--- Study text ---

The only thing that went right was the establishment of Desert One. Seven of the eight helicopters flew into a sandstorm known as a haboob, with the eighth abandoned in the desert with a cracked  rotor. This scattered the group, and claimed two more helicopters to various difficulties, leaving only five of the original eight.

The mission plan could go ahead with as few as four helicopters, but losses were expected on the trip and the recommendation was made by field commanders to abort the mission, a request which President Carter approved. To make matters worse, one of the remaining helicopters collided with an EC-130 refueling plane as extrication began, killing five crewmen on the aircraft and three on the helicopter.

The ensuing investigation, which produced the Holloway Report, served as an indictment of the entire command process. It cited deficiencies in command and control, planning and cooperation and led to the greatest re-organization of the American military’s command structure in 40 years.

--- Source information ---

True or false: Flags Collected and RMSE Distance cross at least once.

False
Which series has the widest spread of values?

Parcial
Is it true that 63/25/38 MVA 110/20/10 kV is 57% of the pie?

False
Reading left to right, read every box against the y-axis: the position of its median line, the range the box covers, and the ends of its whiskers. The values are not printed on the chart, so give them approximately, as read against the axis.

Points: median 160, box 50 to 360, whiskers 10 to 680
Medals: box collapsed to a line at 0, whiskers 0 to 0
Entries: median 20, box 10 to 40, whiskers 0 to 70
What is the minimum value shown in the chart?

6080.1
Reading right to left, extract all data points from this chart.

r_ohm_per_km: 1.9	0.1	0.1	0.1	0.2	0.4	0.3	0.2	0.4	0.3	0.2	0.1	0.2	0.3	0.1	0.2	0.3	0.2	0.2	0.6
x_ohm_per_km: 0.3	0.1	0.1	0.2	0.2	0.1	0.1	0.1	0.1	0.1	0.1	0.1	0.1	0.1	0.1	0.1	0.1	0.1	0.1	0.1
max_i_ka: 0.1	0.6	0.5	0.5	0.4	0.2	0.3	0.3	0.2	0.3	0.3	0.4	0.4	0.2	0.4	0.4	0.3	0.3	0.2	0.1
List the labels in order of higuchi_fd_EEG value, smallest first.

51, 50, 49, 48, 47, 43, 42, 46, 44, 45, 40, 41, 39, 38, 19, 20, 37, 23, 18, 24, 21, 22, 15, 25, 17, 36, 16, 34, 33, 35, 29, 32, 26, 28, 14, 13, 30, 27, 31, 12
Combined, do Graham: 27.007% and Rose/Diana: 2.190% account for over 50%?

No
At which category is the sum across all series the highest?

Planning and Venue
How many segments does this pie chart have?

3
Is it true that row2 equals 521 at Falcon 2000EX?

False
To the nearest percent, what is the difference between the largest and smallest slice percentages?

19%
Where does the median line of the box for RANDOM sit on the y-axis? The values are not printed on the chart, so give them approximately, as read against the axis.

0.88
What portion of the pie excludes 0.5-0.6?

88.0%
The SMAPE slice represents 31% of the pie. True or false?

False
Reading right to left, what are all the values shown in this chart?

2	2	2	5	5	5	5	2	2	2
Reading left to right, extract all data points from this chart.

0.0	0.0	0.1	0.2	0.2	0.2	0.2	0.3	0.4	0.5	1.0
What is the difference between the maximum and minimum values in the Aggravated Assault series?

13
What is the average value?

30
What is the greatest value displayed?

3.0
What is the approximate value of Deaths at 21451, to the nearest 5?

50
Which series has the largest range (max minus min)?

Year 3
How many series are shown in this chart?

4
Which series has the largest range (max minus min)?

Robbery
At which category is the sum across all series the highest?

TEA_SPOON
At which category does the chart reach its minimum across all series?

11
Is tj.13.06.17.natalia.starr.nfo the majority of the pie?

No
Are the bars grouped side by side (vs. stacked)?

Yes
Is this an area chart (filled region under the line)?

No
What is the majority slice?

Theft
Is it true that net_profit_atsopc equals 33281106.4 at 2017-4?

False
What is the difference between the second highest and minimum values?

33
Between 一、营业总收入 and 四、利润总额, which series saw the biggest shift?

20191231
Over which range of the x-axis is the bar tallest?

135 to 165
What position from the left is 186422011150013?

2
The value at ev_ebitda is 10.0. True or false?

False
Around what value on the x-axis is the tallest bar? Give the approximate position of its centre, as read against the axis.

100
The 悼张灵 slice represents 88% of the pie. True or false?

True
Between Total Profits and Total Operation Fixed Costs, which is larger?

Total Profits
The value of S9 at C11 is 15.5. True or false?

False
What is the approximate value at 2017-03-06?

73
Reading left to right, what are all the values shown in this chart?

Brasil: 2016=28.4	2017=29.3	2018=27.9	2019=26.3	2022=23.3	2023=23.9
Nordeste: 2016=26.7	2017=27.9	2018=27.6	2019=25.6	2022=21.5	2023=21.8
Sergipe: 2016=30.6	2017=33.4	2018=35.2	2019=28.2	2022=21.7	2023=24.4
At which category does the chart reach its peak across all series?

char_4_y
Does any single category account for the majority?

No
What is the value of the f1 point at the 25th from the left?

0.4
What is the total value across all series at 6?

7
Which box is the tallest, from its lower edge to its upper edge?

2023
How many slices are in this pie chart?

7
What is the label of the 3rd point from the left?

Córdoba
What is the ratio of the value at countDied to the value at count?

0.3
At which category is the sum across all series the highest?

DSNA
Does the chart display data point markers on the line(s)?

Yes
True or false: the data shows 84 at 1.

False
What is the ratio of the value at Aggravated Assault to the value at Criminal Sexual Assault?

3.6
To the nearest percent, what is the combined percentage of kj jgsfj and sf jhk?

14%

---

● Task directions
Can you copy the passage about the Desert One mission above word for word, from its first sentence through its last?

● Solution
The only thing that went right was the establishment of Desert One. Seven of the eight helicopters flew into a sandstorm known as a haboob, with the eighth abandoned in the desert with a cracked  rotor. This scattered the group, and claimed two more helicopters to various difficulties, leaving only five of the original eight.

The mission plan could go ahead with as few as four helicopters, but losses were expected on the trip and the recommendation was made by field commanders to abort the mission, a request which President Carter approved. To make matters worse, one of the remaining helicopters collided with an EC-130 refueling plane as extrication began, killing five crewmen on the aircraft and three on the helicopter.

The ensuing investigation, which produced the Holloway Report, served as an indictment of the entire command process. It cited deficiencies in command and control, planning and cooperation and led to the greatest re-organization of the American military’s command structure in 40 years.